**Task statement**. Here is the listing. Report each line in it that contains the string "bottle".

**Record excerpts**.
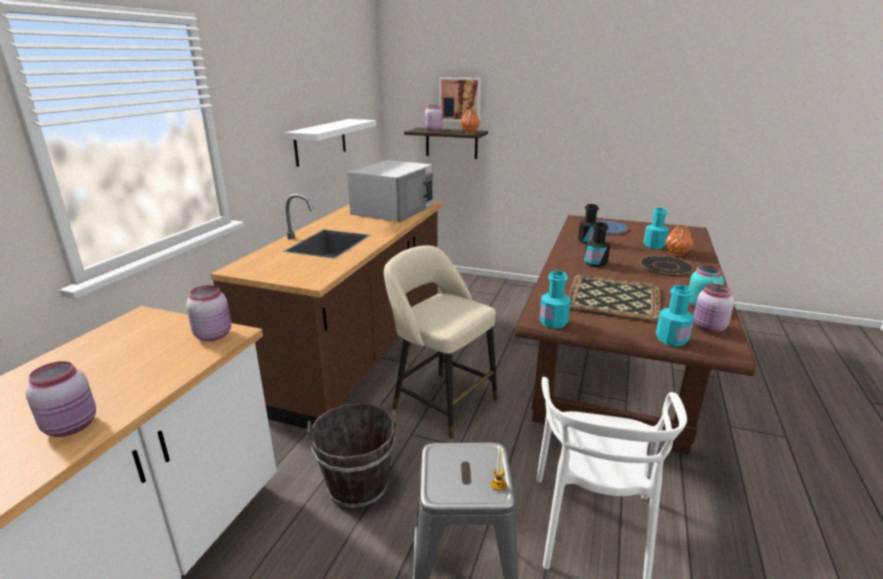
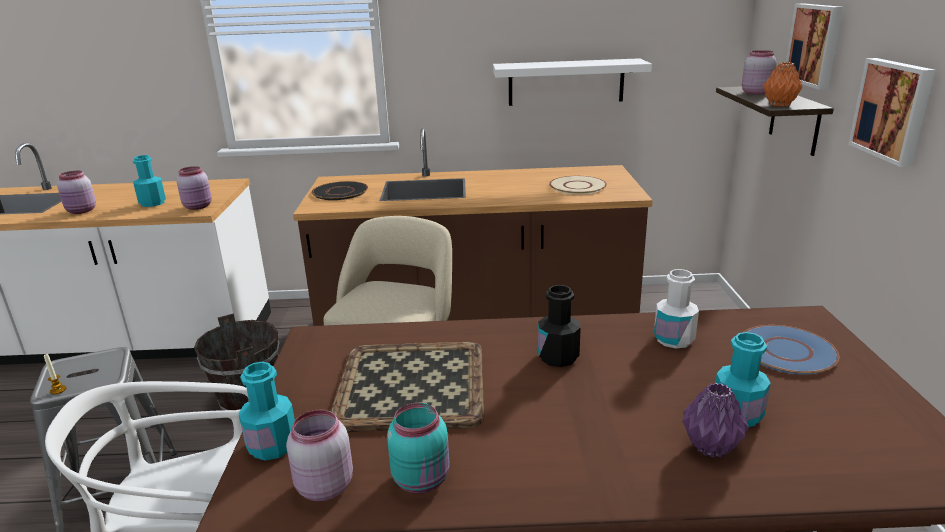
camera: 70 degrees right, 0 degrees up
(394, 209) = (578, 186): white microwave -> beige plate
(536, 124) = (893, 110): none -> picture
(553, 322) = (307, 347): turquoise bottle -> turquoise bottle (152, 203)
(587, 241) = (674, 339): black bottle -> white bottle
(665, 267) = (608, 433): black plate -> black plate (340, 192)
(676, 254) = (710, 446): orange vase -> purple vase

**Solution below**.
(553, 322) = (307, 347): turquoise bottle -> turquoise bottle (152, 203)
(587, 241) = (674, 339): black bottle -> white bottle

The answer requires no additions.